L’économiste a relevé que “le problème est plus profond. L’encadrement du crédit n’est qu’une mesure cosmétique pour une économie défigurée en profondeur par une cacophonie institutionnelle (justice, presse, calendrier des élections) qui assombrit l’horizon des investisseurs et grippe les canaux de transmission de la politique économique et empêche le démarrage d’une vraie dynamique de relance, primordiale pour que l’économie tunisienne renoue avec une croissance créatrice d’emplois”.

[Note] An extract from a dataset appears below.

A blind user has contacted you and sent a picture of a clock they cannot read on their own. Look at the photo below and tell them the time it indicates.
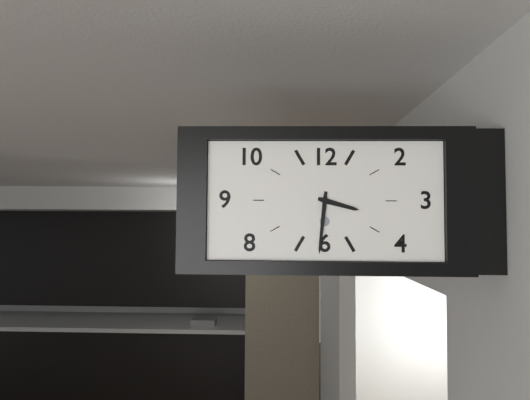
3:31
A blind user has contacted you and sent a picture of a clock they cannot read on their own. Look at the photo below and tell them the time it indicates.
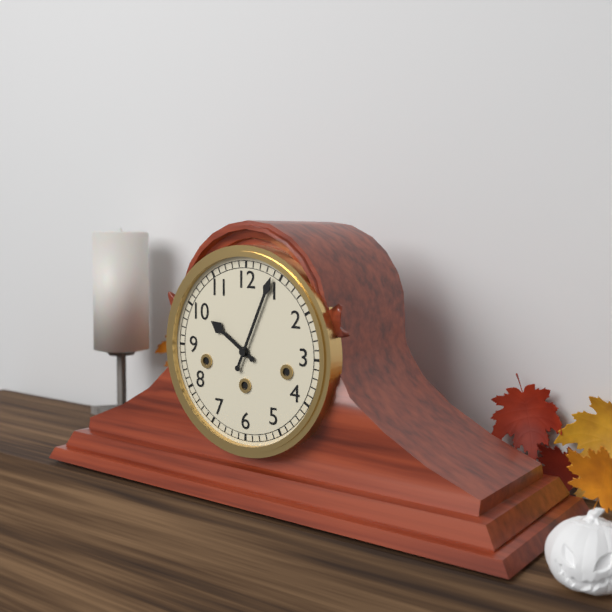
10:04
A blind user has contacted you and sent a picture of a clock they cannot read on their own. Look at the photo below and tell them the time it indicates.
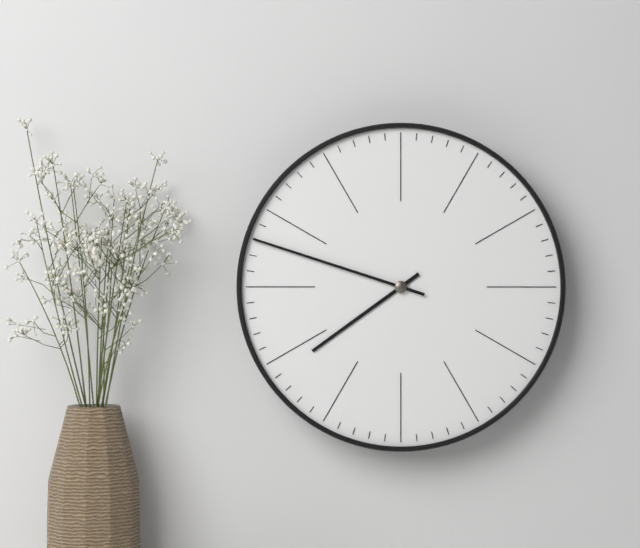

“Parallèlement à l’encadrement des crédits automobiles, il est temps de porter notre réflexion sur les problèmes structurels. En effet, la Tunisie aura beaucoup à gagner, si elle arrive à instaurer un transport public de qualité, en termes de baisse des importations de voitures (économie de devises) et de consommation d’essence (allègement des subventions des hydrocarbures et recul de la pollution dans les grandes villes)… », a-t-il préconisé.
“Malheureusement, sans une visibilité politique permettant le rétablissement de la confiance et le retour de la croissance, le train des vraies réformes (aménagement du tarritoire, système éducatif, développement régional, fiscalité, système financier…) risque d’être davantage retardé” a conclu M.Labidi.